The Complexity of Indian Languages
While speaking on what innovative approaches and technologies India can use to address the challenges of building the foundation model MohitSewak, AI researcher and developer relations, South Asia, NVIDIA said that India's linguistic diversity is immense, with 23 official languages, over 10,500 unique dialects, and 123 unique languages. LLMs, like GPT, currently support only up to 100 languages with a tokenizer vocabulary size of 254,000. However, the diverse linguistic landscape of India requires models with an even larger tokenizer vocabulary to handle the multitude of languages and dialects effectively.
"That means we are talking about tens of trillions of tokens of data across these languages if we want a real Indian LLM that can actually do the type of tasks that we expect it to do," said Sewak.
Alignment with Cultural Sensitivities: Need Insider's View
While addressing if present language models accurately represent Indian cultural nuances and traditions other than English Dr.Kalika Bali, principal researcher at Microsoft said that LLMs currently possess what can be described as an "outsider's view" of culture. While these models are not entirely ignorant of cultural contexts, their understanding can be superficial.
Indian culture and sensitivities are vastly different from those of the Western world, where most current models are trained. To create effective models for India, it is crucial to incorporate alignment techniques that make models more attuned to Indian cultural nuances.
"I do not think that we can ever have a bias-free system. We can only hope to mitigate the bias as far as possible," Bali further added.
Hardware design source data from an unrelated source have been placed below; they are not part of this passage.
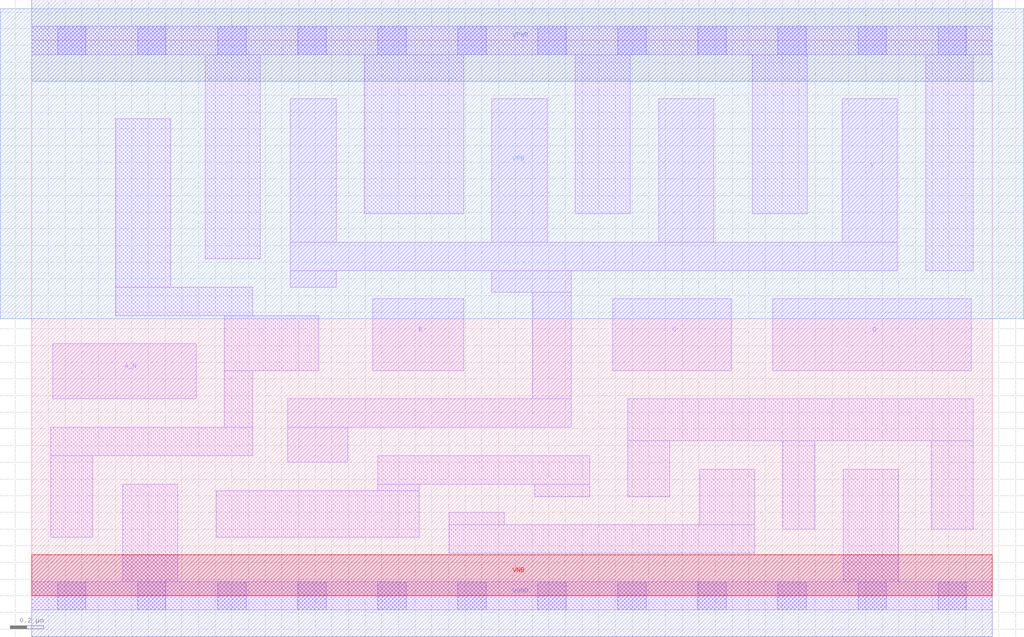
<source format=lef>
# Copyright 2020 The SkyWater PDK Authors
#
# Licensed under the Apache License, Version 2.0 (the "License");
# you may not use this file except in compliance with the License.
# You may obtain a copy of the License at
#
#     https://www.apache.org/licenses/LICENSE-2.0
#
# Unless required by applicable law or agreed to in writing, software
# distributed under the License is distributed on an "AS IS" BASIS,
# WITHOUT WARRANTIES OR CONDITIONS OF ANY KIND, either express or implied.
# See the License for the specific language governing permissions and
# limitations under the License.
#
# SPDX-License-Identifier: Apache-2.0

VERSION 5.7 ;
  NOWIREEXTENSIONATPIN ON ;
  DIVIDERCHAR "/" ;
  BUSBITCHARS "[]" ;
MACRO sky130_fd_sc_hs__nand4b_2
  CLASS CORE ;
  FOREIGN sky130_fd_sc_hs__nand4b_2 ;
  ORIGIN  0.000000  0.000000 ;
  SIZE  5.760000 BY  3.330000 ;
  SYMMETRY X Y ;
  SITE unit ;
  PIN A_N
    ANTENNAGATEAREA  0.246000 ;
    DIRECTION INPUT ;
    USE SIGNAL ;
    PORT
      LAYER li1 ;
        RECT 0.125000 1.180000 0.985000 1.510000 ;
    END
  END A_N
  PIN B
    ANTENNAGATEAREA  0.558000 ;
    DIRECTION INPUT ;
    USE SIGNAL ;
    PORT
      LAYER li1 ;
        RECT 2.045000 1.350000 2.590000 1.780000 ;
    END
  END B
  PIN C
    ANTENNAGATEAREA  0.558000 ;
    DIRECTION INPUT ;
    USE SIGNAL ;
    PORT
      LAYER li1 ;
        RECT 3.485000 1.350000 4.195000 1.780000 ;
    END
  END C
  PIN D
    ANTENNAGATEAREA  0.558000 ;
    DIRECTION INPUT ;
    USE SIGNAL ;
    PORT
      LAYER li1 ;
        RECT 4.445000 1.350000 5.635000 1.780000 ;
    END
  END D
  PIN Y
    ANTENNADIFFAREA  1.573400 ;
    DIRECTION OUTPUT ;
    USE SIGNAL ;
    PORT
      LAYER li1 ;
        RECT 1.535000 0.800000 1.895000 1.010000 ;
        RECT 1.535000 1.010000 3.235000 1.180000 ;
        RECT 1.550000 1.850000 1.825000 1.950000 ;
        RECT 1.550000 1.950000 5.190000 2.120000 ;
        RECT 1.550000 2.120000 1.825000 2.980000 ;
        RECT 2.760000 1.820000 3.235000 1.950000 ;
        RECT 2.760000 2.120000 3.090000 2.980000 ;
        RECT 3.005000 1.180000 3.235000 1.820000 ;
        RECT 3.760000 2.120000 4.090000 2.980000 ;
        RECT 4.860000 2.120000 5.190000 2.980000 ;
    END
  END Y
  PIN VGND
    DIRECTION INOUT ;
    USE GROUND ;
    PORT
      LAYER met1 ;
        RECT 0.000000 -0.245000 5.760000 0.245000 ;
    END
  END VGND
  PIN VNB
    DIRECTION INOUT ;
    USE GROUND ;
    PORT
      LAYER pwell ;
        RECT 0.000000 0.000000 5.760000 0.245000 ;
    END
  END VNB
  PIN VPB
    DIRECTION INOUT ;
    USE POWER ;
    PORT
      LAYER nwell ;
        RECT -0.190000 1.660000 5.950000 3.520000 ;
    END
  END VPB
  PIN VPWR
    DIRECTION INOUT ;
    USE POWER ;
    PORT
      LAYER met1 ;
        RECT 0.000000 3.085000 5.760000 3.575000 ;
    END
  END VPWR
  OBS
    LAYER li1 ;
      RECT 0.000000 -0.085000 5.760000 0.085000 ;
      RECT 0.000000  3.245000 5.760000 3.415000 ;
      RECT 0.115000  0.350000 0.365000 0.840000 ;
      RECT 0.115000  0.840000 1.325000 1.010000 ;
      RECT 0.505000  1.680000 1.325000 1.850000 ;
      RECT 0.505000  1.850000 0.835000 2.860000 ;
      RECT 0.545000  0.085000 0.875000 0.670000 ;
      RECT 1.040000  2.020000 1.370000 3.245000 ;
      RECT 1.105000  0.350000 2.325000 0.630000 ;
      RECT 1.155000  1.010000 1.325000 1.350000 ;
      RECT 1.155000  1.350000 1.720000 1.680000 ;
      RECT 1.995000  2.290000 2.590000 3.245000 ;
      RECT 2.075000  0.630000 2.325000 0.670000 ;
      RECT 2.075000  0.670000 3.345000 0.840000 ;
      RECT 2.505000  0.255000 4.335000 0.425000 ;
      RECT 2.505000  0.425000 2.835000 0.500000 ;
      RECT 3.015000  0.595000 3.345000 0.670000 ;
      RECT 3.260000  2.290000 3.590000 3.245000 ;
      RECT 3.575000  0.595000 3.825000 0.930000 ;
      RECT 3.575000  0.930000 5.645000 1.180000 ;
      RECT 4.005000  0.425000 4.335000 0.760000 ;
      RECT 4.320000  2.290000 4.650000 3.245000 ;
      RECT 4.505000  0.400000 4.695000 0.930000 ;
      RECT 4.865000  0.085000 5.195000 0.760000 ;
      RECT 5.360000  1.950000 5.645000 3.245000 ;
      RECT 5.395000  0.400000 5.645000 0.930000 ;
    LAYER mcon ;
      RECT 0.155000 -0.085000 0.325000 0.085000 ;
      RECT 0.155000  3.245000 0.325000 3.415000 ;
      RECT 0.635000 -0.085000 0.805000 0.085000 ;
      RECT 0.635000  3.245000 0.805000 3.415000 ;
      RECT 1.115000 -0.085000 1.285000 0.085000 ;
      RECT 1.115000  3.245000 1.285000 3.415000 ;
      RECT 1.595000 -0.085000 1.765000 0.085000 ;
      RECT 1.595000  3.245000 1.765000 3.415000 ;
      RECT 2.075000 -0.085000 2.245000 0.085000 ;
      RECT 2.075000  3.245000 2.245000 3.415000 ;
      RECT 2.555000 -0.085000 2.725000 0.085000 ;
      RECT 2.555000  3.245000 2.725000 3.415000 ;
      RECT 3.035000 -0.085000 3.205000 0.085000 ;
      RECT 3.035000  3.245000 3.205000 3.415000 ;
      RECT 3.515000 -0.085000 3.685000 0.085000 ;
      RECT 3.515000  3.245000 3.685000 3.415000 ;
      RECT 3.995000 -0.085000 4.165000 0.085000 ;
      RECT 3.995000  3.245000 4.165000 3.415000 ;
      RECT 4.475000 -0.085000 4.645000 0.085000 ;
      RECT 4.475000  3.245000 4.645000 3.415000 ;
      RECT 4.955000 -0.085000 5.125000 0.085000 ;
      RECT 4.955000  3.245000 5.125000 3.415000 ;
      RECT 5.435000 -0.085000 5.605000 0.085000 ;
      RECT 5.435000  3.245000 5.605000 3.415000 ;
  END
END sky130_fd_sc_hs__nand4b_2
END LIBRARY

</source>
Public-Private Partnerships Is Needed
While speaking on how various stakeholders can collaborate in the journey of making Bharat GPT, Professor Ganesh Ramakrishnan began by highlighting the role of public-private partnerships in the Bharat GPT initiative. The project is supported by the Department of Science and Technology under the NMICPS program with several IITs and IIMs.
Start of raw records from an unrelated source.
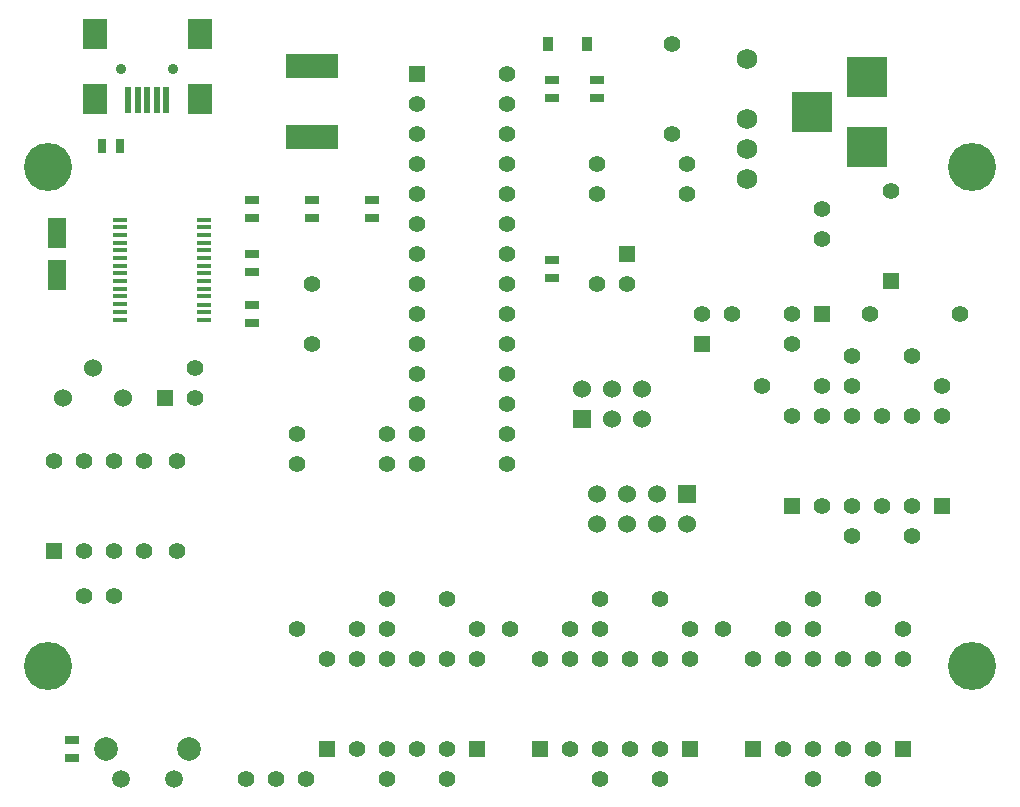
<source format=gts>
G04 (created by PCBNEW (2013-07-07 BZR 4022)-stable) date 02/12/2014 00:26:50*
%MOIN*%
G04 Gerber Fmt 3.4, Leading zero omitted, Abs format*
%FSLAX34Y34*%
G01*
G70*
G90*
G04 APERTURE LIST*
%ADD10C,0.00590551*%
%ADD11R,0.055X0.055*%
%ADD12C,0.055*%
%ADD13C,0.0688976*%
%ADD14R,0.05X0.016*%
%ADD15R,0.025X0.045*%
%ADD16R,0.045X0.025*%
%ADD17C,0.06*%
%ADD18C,0.0787402*%
%ADD19C,0.0590551*%
%ADD20C,0.056*%
%ADD21R,0.063X0.1024*%
%ADD22R,0.1378X0.1378*%
%ADD23R,0.038X0.05*%
%ADD24C,0.16*%
%ADD25R,0.0197X0.0906*%
%ADD26R,0.0787X0.0984*%
%ADD27C,0.0354*%
%ADD28R,0.1772X0.0787*%
%ADD29R,0.06X0.06*%
G04 APERTURE END LIST*
G54D10*
G54D11*
X38500Y-22000D03*
G54D12*
X37500Y-22000D03*
X37500Y-23000D03*
G54D13*
X36000Y-15500D03*
X36000Y-13500D03*
X36000Y-16500D03*
X36000Y-17500D03*
G54D14*
X15100Y-18850D03*
X15100Y-19100D03*
X15100Y-19360D03*
X15100Y-19620D03*
X15100Y-19870D03*
X15100Y-20130D03*
X15100Y-20390D03*
X15100Y-20640D03*
X15100Y-20900D03*
X15100Y-21150D03*
X15100Y-21410D03*
X15100Y-21670D03*
X15100Y-21920D03*
X15100Y-22180D03*
X17900Y-22180D03*
X17900Y-21920D03*
X17900Y-21680D03*
X17900Y-21410D03*
X17900Y-21150D03*
X17900Y-20900D03*
X17900Y-20640D03*
X17900Y-20390D03*
X17900Y-20130D03*
X17900Y-19870D03*
X17900Y-19620D03*
X17900Y-19360D03*
X17900Y-19100D03*
X17900Y-18850D03*
G54D15*
X15100Y-16400D03*
X14500Y-16400D03*
G54D16*
X19500Y-18800D03*
X19500Y-18200D03*
X29500Y-20800D03*
X29500Y-20200D03*
X19500Y-20000D03*
X19500Y-20600D03*
X29500Y-14200D03*
X29500Y-14800D03*
X19500Y-22300D03*
X19500Y-21700D03*
X23500Y-18800D03*
X23500Y-18200D03*
X13500Y-36800D03*
X13500Y-36200D03*
G54D17*
X13200Y-24800D03*
X14200Y-23800D03*
X15200Y-24800D03*
G54D12*
X24000Y-32500D03*
X27000Y-32500D03*
X26000Y-33500D03*
X26000Y-36500D03*
X41500Y-25400D03*
X41500Y-28400D03*
X38200Y-32500D03*
X41200Y-32500D03*
X39500Y-24400D03*
X42500Y-24400D03*
X40200Y-33500D03*
X40200Y-36500D03*
X33100Y-33500D03*
X33100Y-36500D03*
X31100Y-32500D03*
X34100Y-32500D03*
X31000Y-17000D03*
X34000Y-17000D03*
X24000Y-27000D03*
X21000Y-27000D03*
X24000Y-26000D03*
X21000Y-26000D03*
X34000Y-18000D03*
X31000Y-18000D03*
X33500Y-16000D03*
X33500Y-13000D03*
X43100Y-22000D03*
X40100Y-22000D03*
X17000Y-26900D03*
X17000Y-29900D03*
G54D18*
X14622Y-36507D03*
X17377Y-36507D03*
G54D19*
X16885Y-37492D03*
X15114Y-37492D03*
G54D20*
X21500Y-23000D03*
X21500Y-21000D03*
G54D11*
X36200Y-36500D03*
G54D12*
X37200Y-36500D03*
X38200Y-36500D03*
X39200Y-36500D03*
X39200Y-33500D03*
X38200Y-33500D03*
X37200Y-33500D03*
X36200Y-33500D03*
G54D11*
X12900Y-29900D03*
G54D12*
X13900Y-29900D03*
X14900Y-29900D03*
X15900Y-29900D03*
X15900Y-26900D03*
X14900Y-26900D03*
X13900Y-26900D03*
X12900Y-26900D03*
G54D11*
X29100Y-36500D03*
G54D12*
X30100Y-36500D03*
X31100Y-36500D03*
X32100Y-36500D03*
X32100Y-33500D03*
X31100Y-33500D03*
X30100Y-33500D03*
X29100Y-33500D03*
G54D11*
X22000Y-36500D03*
G54D12*
X23000Y-36500D03*
X24000Y-36500D03*
X25000Y-36500D03*
X25000Y-33500D03*
X24000Y-33500D03*
X23000Y-33500D03*
X22000Y-33500D03*
G54D11*
X37500Y-28400D03*
G54D12*
X38500Y-28400D03*
X39500Y-28400D03*
X40500Y-28400D03*
X40500Y-25400D03*
X39500Y-25400D03*
X38500Y-25400D03*
X37500Y-25400D03*
X25000Y-15000D03*
X25000Y-16000D03*
X25000Y-17000D03*
X25000Y-18000D03*
X25000Y-19000D03*
X25000Y-20000D03*
X25000Y-21000D03*
X25000Y-22000D03*
X25000Y-23000D03*
X25000Y-24000D03*
X25000Y-25000D03*
X25000Y-26000D03*
X25000Y-27000D03*
G54D11*
X25000Y-14000D03*
G54D12*
X28000Y-27000D03*
X28000Y-26000D03*
X28000Y-25000D03*
X28000Y-24000D03*
X28000Y-23000D03*
X28000Y-22000D03*
X28000Y-21000D03*
X28000Y-20000D03*
X28000Y-19000D03*
X28000Y-18000D03*
X28000Y-17000D03*
X28000Y-16000D03*
X28000Y-15000D03*
X28000Y-14000D03*
G54D11*
X42500Y-28400D03*
G54D12*
X42500Y-25400D03*
G54D11*
X34100Y-36500D03*
G54D12*
X34100Y-33500D03*
G54D11*
X41200Y-36500D03*
G54D12*
X41200Y-33500D03*
G54D11*
X27000Y-36500D03*
G54D12*
X27000Y-33500D03*
G54D21*
X13000Y-19291D03*
X13000Y-20709D03*
G54D12*
X23000Y-32500D03*
X21000Y-32500D03*
X26000Y-37500D03*
X24000Y-37500D03*
X38500Y-24400D03*
X36500Y-24400D03*
X41500Y-29400D03*
X39500Y-29400D03*
X39500Y-23400D03*
X41500Y-23400D03*
X24000Y-31500D03*
X26000Y-31500D03*
X33100Y-37500D03*
X31100Y-37500D03*
X38200Y-31500D03*
X40200Y-31500D03*
X30100Y-32500D03*
X28100Y-32500D03*
X40200Y-37500D03*
X38200Y-37500D03*
X37200Y-32500D03*
X35200Y-32500D03*
X31100Y-31500D03*
X33100Y-31500D03*
X13900Y-31400D03*
X14900Y-31400D03*
G54D22*
X40000Y-16441D03*
X40000Y-14079D03*
X38150Y-15260D03*
G54D11*
X40800Y-20900D03*
G54D12*
X40800Y-17900D03*
G54D23*
X29360Y-12990D03*
X30650Y-12990D03*
G54D12*
X38500Y-18500D03*
X38500Y-19500D03*
G54D16*
X21500Y-18800D03*
X21500Y-18200D03*
G54D12*
X20300Y-37500D03*
X19300Y-37500D03*
X21300Y-37500D03*
G54D24*
X12700Y-17080D03*
X12700Y-33720D03*
X43499Y-17080D03*
X43499Y-33720D03*
G54D25*
X16630Y-14858D03*
X16315Y-14858D03*
X16000Y-14858D03*
X15685Y-14858D03*
X15370Y-14858D03*
G54D26*
X17752Y-14819D03*
X17752Y-12654D03*
X14248Y-14819D03*
X14248Y-12654D03*
G54D27*
X16866Y-13835D03*
X15134Y-13835D03*
G54D16*
X31000Y-14200D03*
X31000Y-14800D03*
G54D11*
X32000Y-20000D03*
G54D12*
X32000Y-21000D03*
X31000Y-21000D03*
G54D11*
X34500Y-23000D03*
G54D12*
X34500Y-22000D03*
X35500Y-22000D03*
G54D11*
X16600Y-24800D03*
G54D12*
X17600Y-24800D03*
X17600Y-23800D03*
G54D28*
X21500Y-16081D03*
X21500Y-13719D03*
G54D29*
X30500Y-25500D03*
G54D17*
X30500Y-24500D03*
X31500Y-25500D03*
X31500Y-24500D03*
X32500Y-25500D03*
X32500Y-24500D03*
G54D29*
X34000Y-28000D03*
G54D17*
X34000Y-29000D03*
X33000Y-28000D03*
X33000Y-29000D03*
X32000Y-28000D03*
X32000Y-29000D03*
X31000Y-28000D03*
X31000Y-29000D03*
M02*

</source>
He feels that India needs more skilled people so that the open-source culture can be facilitated. Also, the importance of algorithmic innovation, particularly in resource-constrained settings given the limited availability of data across Indian languages, innovative algorithms can play a crucial role in optimizing the use of available data. "A lot more can be done there, and that's where, through this academic-industrial collaboration," said Ramakrishnan.
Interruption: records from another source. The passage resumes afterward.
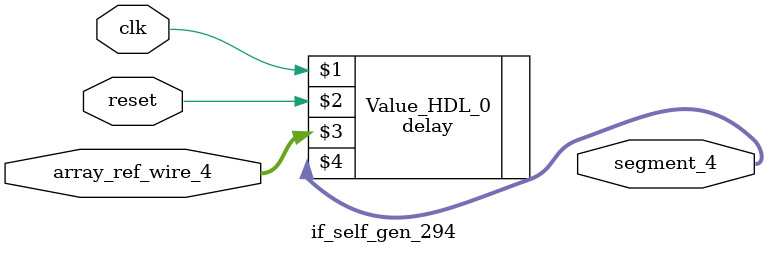
<source format=v>
module if_self_gen_294( input clk, input reset, input [31:0]array_ref_wire_4, output [31:0]segment_4); 
	wire [31:0]segment_4;
	//Proceed with segment_4 = array_ref_wire_4
	delay Value_HDL_0 ( clk, reset, array_ref_wire_4, segment_4);
endmodule
</source>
Measuring the Impact of AI Solutions in India
While addressing the impact of AI solutions and their measurement parameters, Shalini Kapoor, chief technologist APJ, AWS said that it will be defined a lot by Indian citizens because they are going to use it and usage comes only when there is a need. One of the primary metrics is the business value derived from them. This includes immediate benefits as well as long-term sustainability.
Another metric is AI cost-effectiveness includes not only the initial investment but also ongoing operational costs. "People don't have that much time and energy, cost, effort to waste," said Kapoor. Also, a successful AI solution should integrate multiple components rather than relying solely on LLMs. Mitigating bias and ensuring the ethical use of AI are essential metrics.
All the speakers shared their views at the Global India AI Summit 2024.